Missão é partir, caminhar, deixar tudo, sair de si, quebrar a crosta do egoísmo que nos fecha no nosso eu. É parar de dar volta ao redor de nós mesmos como se fôssemos o centro do mundo e da vida. É não se deixar bloquear nos problemas do pequeno mundo a que pertencemos: a humanidade é maior. Missão é partir, mas não devorar quilômetros. É, sobretudo, abrir-se aos outros como irmãos, descobri-los e encontrá-los. E, se para encontrá-los e amá-los é preciso atravessar os mares e voar lá nos céus, então Missão é partir até os confins do mundo. Dom Helder Câmara
Valdiene Aparecida Gomes
Catequista na Paróquia Cristo Rei (EPAC) – Ipatinga/MG
Cursou a Formação de Coordenadores de Catequese – CNBB/Leste II
Cursou Bíblia em Comunidade – Faculdade Jesuíta de Filosofia e Teologia (FAJE)
Professora da Rede Pública de Ensino e Mestra em Linguagens e Letramentos pela UFMG
Referências bibliográficas
BÍBLIA SAGRADA. Bíblia de Jerusalém (Ed. Revista). São Paulo: Paulus, 2004.
CNBB. Diretrizes Gerais da Ação Evangelizadora da Igreja no Brasil: 2019-2023. Brasília: Edições CNBB, 2019.
_____. Iniciação à vida cristã: itinerário para formar discípulos missionários. 2ª ed. Brasília: Edições CNBB, 2017.
DOCUMENTO DE APARECIDA. Texto conclusivo da V Conferência Geral do Episcopado Latino-Americano e do Caribe. Edições CNBB, Paulinas, Paulus. 2007.
MENDONÇA, José Tolentino. Nenhum caminho será longo: para uma teologia da amizade. São Paulo: Paulinas, 2013.
MOREIRA, Gilvander Luís. Lucas e Atos: uma teologia da história. 2ª ed. São Paulo: Paulinas, 2012.
PAIVA, Vanildo de. Catequese e liturgia: duas faces do mesmo mistério. São Paulo: Paulus, 2008.

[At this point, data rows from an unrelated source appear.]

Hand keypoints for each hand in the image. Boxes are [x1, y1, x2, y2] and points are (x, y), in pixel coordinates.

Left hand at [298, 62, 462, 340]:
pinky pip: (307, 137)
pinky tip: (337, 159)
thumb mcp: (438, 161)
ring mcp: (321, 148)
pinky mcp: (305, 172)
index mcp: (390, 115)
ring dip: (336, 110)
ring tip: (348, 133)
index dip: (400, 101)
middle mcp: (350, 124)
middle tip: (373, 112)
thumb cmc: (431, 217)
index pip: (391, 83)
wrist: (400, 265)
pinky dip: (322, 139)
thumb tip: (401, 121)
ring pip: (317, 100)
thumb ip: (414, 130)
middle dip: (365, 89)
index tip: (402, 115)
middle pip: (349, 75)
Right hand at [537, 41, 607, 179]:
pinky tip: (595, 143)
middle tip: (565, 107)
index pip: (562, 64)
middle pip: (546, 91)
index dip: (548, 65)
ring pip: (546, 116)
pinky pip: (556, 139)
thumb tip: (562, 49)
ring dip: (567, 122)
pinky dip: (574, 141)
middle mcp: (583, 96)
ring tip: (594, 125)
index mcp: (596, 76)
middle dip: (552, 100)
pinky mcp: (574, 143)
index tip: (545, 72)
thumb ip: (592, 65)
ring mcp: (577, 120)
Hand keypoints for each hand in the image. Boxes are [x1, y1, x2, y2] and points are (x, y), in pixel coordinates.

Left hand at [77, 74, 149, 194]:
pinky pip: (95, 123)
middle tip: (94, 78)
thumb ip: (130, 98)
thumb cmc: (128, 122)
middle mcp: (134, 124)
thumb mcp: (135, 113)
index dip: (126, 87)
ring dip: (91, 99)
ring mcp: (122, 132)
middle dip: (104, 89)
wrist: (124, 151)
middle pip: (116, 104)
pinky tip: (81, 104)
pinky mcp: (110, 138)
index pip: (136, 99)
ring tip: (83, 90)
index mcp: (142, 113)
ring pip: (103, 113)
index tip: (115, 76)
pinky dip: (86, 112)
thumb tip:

PAPA FRANCISCO. Alegria de ser discípulo. Editado e compilado James P. Campbell. Tradução Sandra Martha Dolinsky. 2ª ed. Rio de Janeiro. Bestseller, 2017.
PALEARI, Giorgio. Espiritualidade e Missão. São Paulo: Paulinas, 2001.
SILVA, Marlene Maria. REZENDO, Rita de Cássia Pereira. PAIVA, Vanildo de. O processo de formação da identidade cristã: roteiros e reflexões para retiros e formação de catequistas com inspiração catecumental. São Paulo: Paulus, 2014.